Maybe your resolving gel has too high concentration of acrylamide - if so, the proteins with molecular weight higher than 80 kDa do not had the chance to go into the resolving gel - they need much more time for that.

What is the percentage of your stacking and resolving gels?

I have done thousands of SDS PAGE gels and they were always fine.The problem occurred just recently. I use the same buffer solutions that worked before. Nothing obvious has changed. The stacking gel has a concentration of 5 % and the separating gel is 10 %. My guess is that there is a problem with stacking of the proteins. During the run, I see two light refracting lines with most of the prestained marker proteins between them, but some marker bands were above the upper line. Therefore, I assume that these proteins are excluded form the stacking area.

The two layers have different functions: the stacking gel is needed to concentrate/pack all the proteins in one band, so that they will start migrating in the running gel all at the same time. The running gel allows to separate the proteins in the sample based on their molecular weight

Dear Ralf Kölling

As I understand the electrophoresis, after applying the power, all negatively charged molecules start going into the stacking gel and they just follow chloride ions (which are leading ions) present already in the gel. On the other hand, glycine (which is trailing in the stacking gel/low pH, but then leading together with chloride ions in the resolving gel/high pH), at first, only follows proteins because it is present only in the running buffer above the proteins and gels. (It is, however, constantly flowing from the buffer above the gel later, but it does not destroy the separation because it is small).

The main function of chloride and glycine in stacking is performed only in the stacking gel at the beginning of the electrophoresis. Proper pH is crucial for this: at low pH glycine is a zwitterion and moves slowly (follows proteins) but at high pH it is small anion and moves fast. I assume though that the bigger problem may be with glycine than with chloride here, and this is why:

We can say that we put following "layers": 1. chloride ions (in gel), 2. proteins (in your sample), 3. glycine (in the running buffer).

Generally, your protein should be loaded to the wells in a way that they fall into the bottom of the well (you know that for sure). But if you allow for too much mixing of the your sample with the running buffer (containing glycine) you "add" some glycine to your protein sample and maybe if there is too much of glycine within your protein/sample buffer, a problem with glycine not being a proper trailing ion appears. The problem of too extensive mixing of your sample with the running buffer may be caused by pipetting or too low glycerol concentration.

If you have higher than needed pH in the stacking gel, the problem may also occur because of glycine, analogously.

Hope it helps.

Short comment to my previous answer: If we assemble the gel and pour the running buffer for too long before the electrophoresis (I guess, long tens of minutes) then we probably also have an issue of gradual diffusion of glycine into the gel and increasing of the pH in the stacking gel. This may cause analogous situation as described above.

Dear Tomasz,

I am still wondering how the leading chloride ion front forms. The chloride ions are evenly distributed in the stacking gel, so why do they line up just in front of the proteins? Are the chloride ions coming from my sample and not from the gel?

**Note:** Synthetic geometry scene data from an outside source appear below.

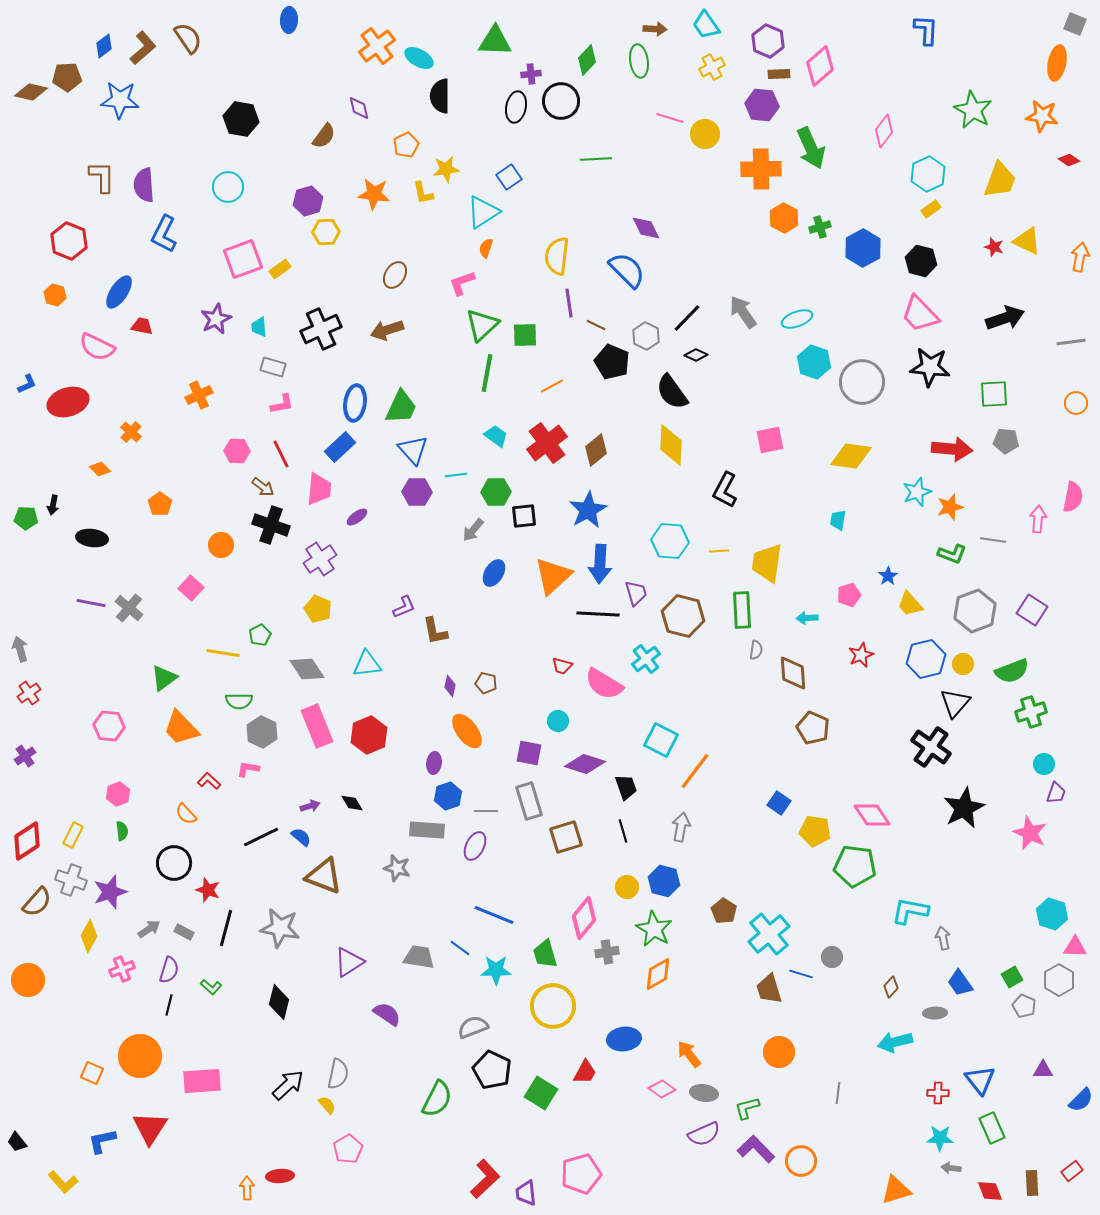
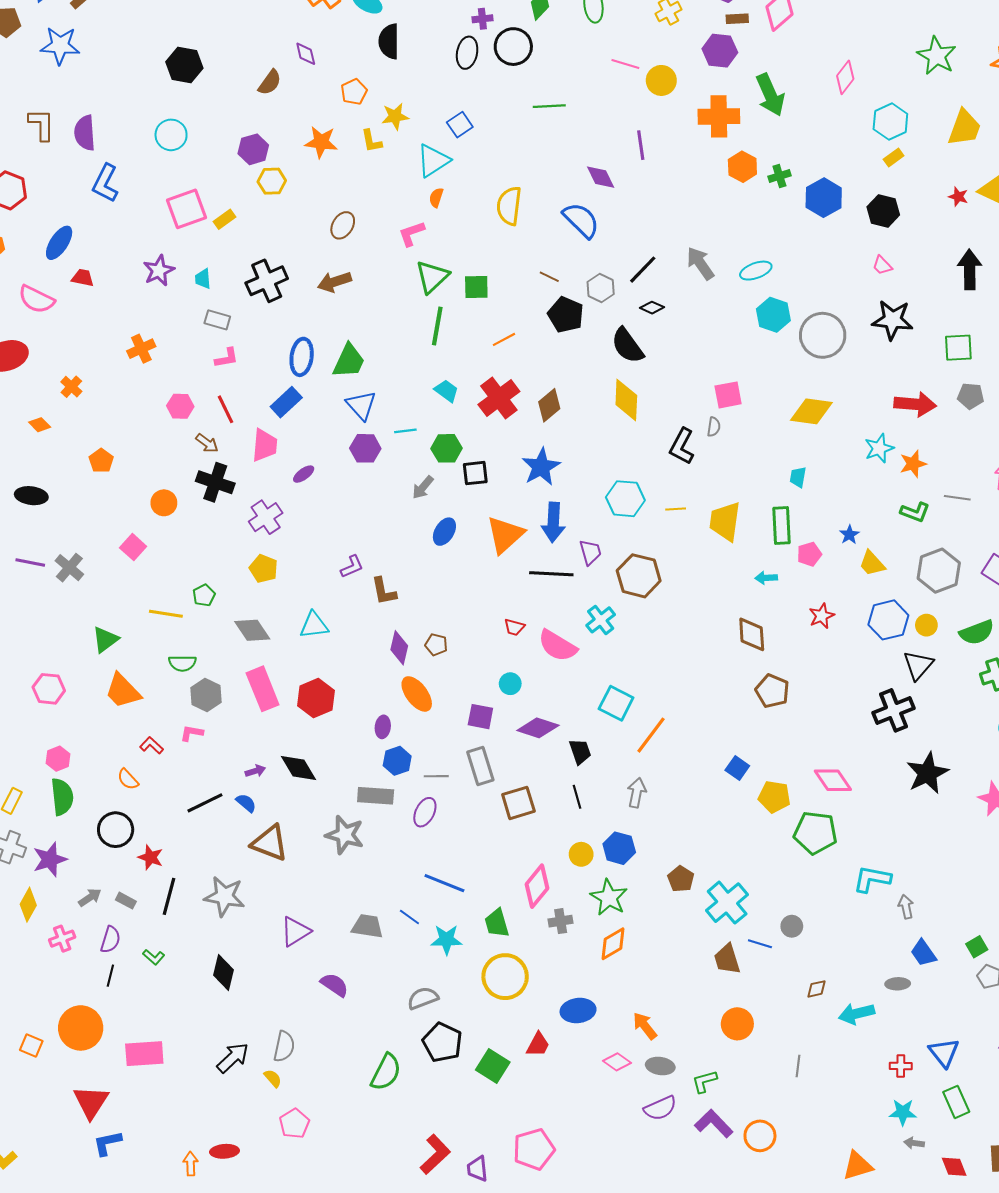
purple line: (569, 303) -> (641, 145), moved
pink trapezoid: (920, 314) -> (882, 265), size x0.5
black arrow: (1005, 318) -> (970, 270), turned -72
green rectangle: (742, 610) -> (782, 525), moved
gray semicircle: (756, 650) -> (714, 427), moved
purple diamond: (450, 686) -> (399, 648), size x1.5
black cross: (931, 747) -> (894, 710), turned 33
black diamond: (352, 803) -> (299, 768), size x1.6
green semicircle: (122, 831) -> (62, 797), size x1.8
gray star: (397, 868) -> (345, 835), size x1.4
brown diamond: (891, 987) -> (816, 989), moved, turned 35
blue L-shape: (102, 1141) -> (107, 1143), moved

pH could be an issue. As you said, if the pH is too high, the glycine ions may move too fast, which could interfere with stacking of the proteins. But, I use the same buffer solutions that worked before, no mistake in pipetting..

I don't know whether mixing of the samples in the wells could be a problem. In fact, I switched from using a hamilton syringe to pipette tips, which do not quite reach the bottom of the wells. Could this really be the reason?

Dear Ralf,

Chloride ions are in the gel and a little of them is almost for sure in your sample. However, I think that those from the stacking gel are in majority and are really important in the formation of the ion front (too high ionic strength of the samples destroys the protein bands). In the stacking gel we have so wide pores that they do not slow down molecules, so all ions follow each other (they build a stack of anions). Thus, immediately after chloride ions, the most mobile ions go into the stacking gel. The stacking gel is narrow, so is the chloride ion front. If we use broad stacking gel we would have broad chloride front. There is only a little of chloride originally in the resolving gel as we have high pH and we do not need to add so much of HCl to Tris base in this case. Anyway, some chloride ions are below chloride front. Thus we have chloride ions in the front and below the front. And we have glycine in the front and above the front. And the front we are actually seeing as a refracting line is probably just a boundary of "phases". We can see also the line with bromophenol blue which is small and is also forming the front.

Regarding the usage of pipette tips not reaching the bottom of the wells - yes, I think that it can be the reason, because not all of the running buffer with glycine is pushed away from below the sample and part of the sample may even gently mix with the running buffer during the falling to the bottom. You should aim the situation that glycine is only above the samples before you apply the power.

Changing the gel chemistry from glycine to acetate gels with the modification running buffer which is compatible to use at tris-acetate PAGE may be helpful at this point for large proteins.